Bagdad : plusieurs morts dans des affrontements en zone verte après qu’un puissant religieux a annoncé sa retraite de la politique

Plusieurs témoins ont déclaré à CNN que les forces de sécurité avaient expulsé des manifestants du palais républicain en Irak en tirant des gaz lacrymogènes et des balles réelles. Des centaines de manifestants ont pris d’assaut le bâtiment de la zone verte après l’annonce d’al-Sadr, ont déclaré lundi à CNN des responsables de la sécurité irakienne.

Le Palais républicain est l’endroit où le cabinet irakien se réunit, et le Premier ministre Mustafa al-Kadhimi a maintenant suspendu toutes les réunions de son gouvernement jusqu’à nouvel ordre, selon un communiqué publié par son bureau. Le Premier ministre a appelé al-Sadr à “aider à appeler les manifestants à se retirer des institutions gouvernementales”.

Le président du pays, Barham Salih, a également appelé au calme, déclarant lundi dans un communiqué que “les circonstances difficiles que traverse notre pays exigent de chacun de maintenir le calme et la retenue, d’empêcher l’escalade et de veiller à ce que la situation soit maîtrisée”. tout le monde va perdre.”

Al-Sadr a déclaré qu’il avait pris la décision il y a deux mois de “ne pas s’immiscer dans les affaires politiques”, mais il annonce maintenant sa “retraite définitive” de la politique et la fermeture de tous ses bureaux politiques à travers le pays, selon celui publié par Declaration son bureau En Lundi.

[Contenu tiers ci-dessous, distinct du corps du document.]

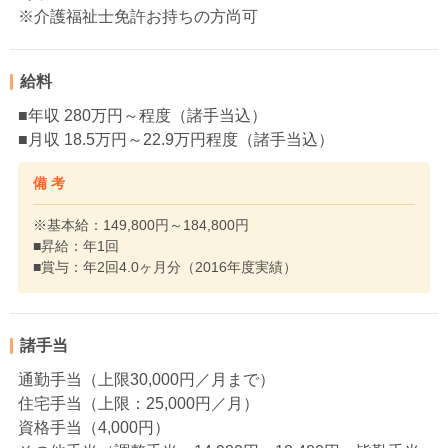
※介護福祉士免許お持ちの方尚可
給料
■年収 280万円～程度（諸手当込）
■月収 18.5万円～22.9万円程度（諸手当込）
備 考
※基本給：149,800円～184,800円
■昇給：年1回
■賞与：年2回4.0ヶ月分（2016年度実績）
諸手当
通勤手当（上限30,000円／月まで）
住宅手当（上限：25,000円／月）
資格手当（4,000円）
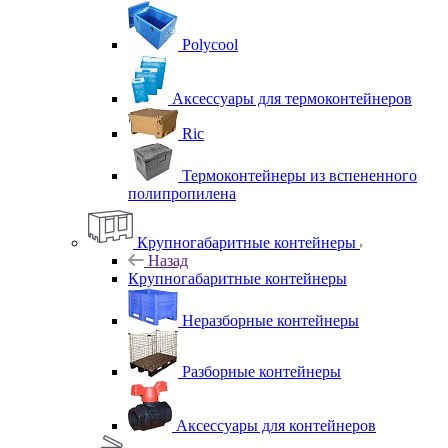
Polycool
Аксессуары для термоконтейнеров
Ric
Термоконтейнеры из вспененного
полипропилена
Крупногабаритные контейнеры
Назад
Крупногабаритные контейнеры
Неразборные контейнеры
Разборные контейнеры
Аксессуары для контейнеров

L’annonce est venue après Des semaines pleines de tension et de protestations déclenchée par la décision d’al-Sadr en juin de forcer tout son bloc politique à se retirer du parlement irakien dans une apparente démonstration de force après des mois d’impasse politique.

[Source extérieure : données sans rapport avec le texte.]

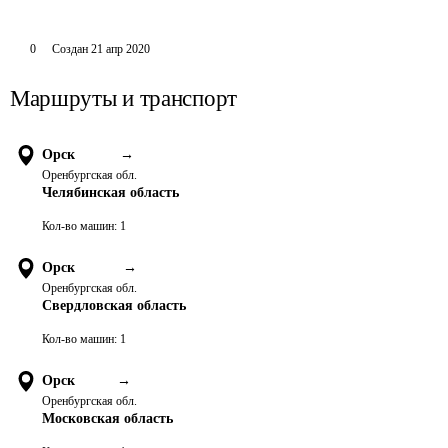
0
Создан
21 апр 2020
Маршруты и транспорт
Орск
→
Оренбургская обл.
Челябинская область
Кол-во машин:
1
Орск
→
Оренбургская обл.
Свердловская область
Кол-во машин:
1
Орск
→
Оренбургская обл.
Московская область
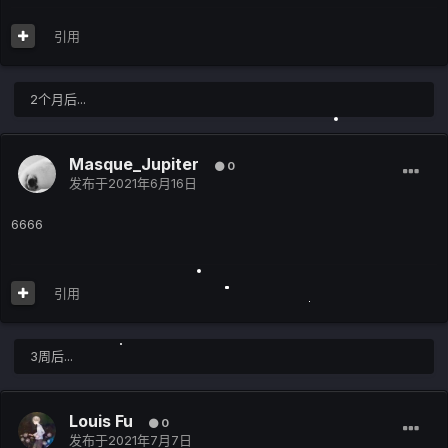
引用
2个月后...
Masque_Jupiter
0
发布于
2021年6月16日
6666
引用
3周后...
Louis Fu
0
发布于
2021年7月7日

À l’époque, il avait déclaré que sa demande était “un sacrifice de ma part pour le pays et le peuple, pour les libérer d’un destin inconnu”.

Qu'y a-t-il derrière la crise politique explosive en Irak ?

L’Irak a du mal à former un nouveau gouvernement depuis les élections générales d’octobre au cours desquelles les blocs chiites soutenus par l’Iran ont perdu des sièges au profit des sadristes.

Al-Sadr, qui s’est positionné contre l’Iran et les États-Unis dans le passé, est populaire en Irak. Cependant, ses tentatives pour former un gouvernement ont échoué dans les mois qui ont suivi les élections en raison de l’opposition de blocs rivaux.

Enfin, en juillet, le Cadre de coordination, la plus grande coalition chiite au parlement irakien, a nommé Mohammed Shiya al-Sudani à la tête de l’État, déclenchant une vague de protestations des partisans d’al-Sadr.

Les forces de sécurité irakiennes ont exhorté lundi des milliers de manifestants à se retirer immédiatement de la zone verte. Dans un communiqué, l’armée irakienne a déclaré qu’elle pratiquait “le plus haut degré de retenue et de comportement fraternel pour éviter les affrontements ou l’effusion du sang irakien”.

« Les forces de sécurité réaffirment leur responsabilité de protéger les institutions gouvernementales, les missions internationales et les biens publics et privés », indique le communiqué, ajoutant : « La gestion des manifestations pacifiques est régie par la Constitution et les lois, et les forces de sécurité mèneront leur action devoir de protection.” de sécurité et de stabilité.”

L’armée a imposé un couvre-feu complet, y compris pour les véhicules et les piétons, à partir de 15h30 heure locale dans la capitale et 19h00 heure locale dans le reste du pays. Selon un communiqué de l’armée, le couvre-feu est en vigueur jusqu’à nouvel ordre.

La Mission d’assistance des Nations Unies en Irak (MANUI) a également exhorté les manifestants à quitter les bâtiments gouvernementaux et à « permettre au gouvernement de continuer à assumer sa responsabilité de diriger l’État » au nom du peuple irakien.

“Les institutions de l’État doivent fonctionner librement au service du peuple irakien en toutes circonstances et à tout moment. Le respect de l’ordre constitutionnel va désormais s’avérer vital”, a déclaré la MANUI dans un communiqué publié lundi.

L’ambassade des États-Unis à Bagdad a également appelé au calme, en tweetant : “Le moment est venu pour le dialogue de résoudre les différends, et non par la confrontation”.
“Le droit de manifester publiquement et pacifiquement est un élément fondamental de toutes les démocraties, mais les manifestants doivent également respecter les institutions et les biens du gouvernement irakien, qui appartiennent au peuple irakien et sont autorisés à servir et à fonctionner”, a ajouté l’ambassade.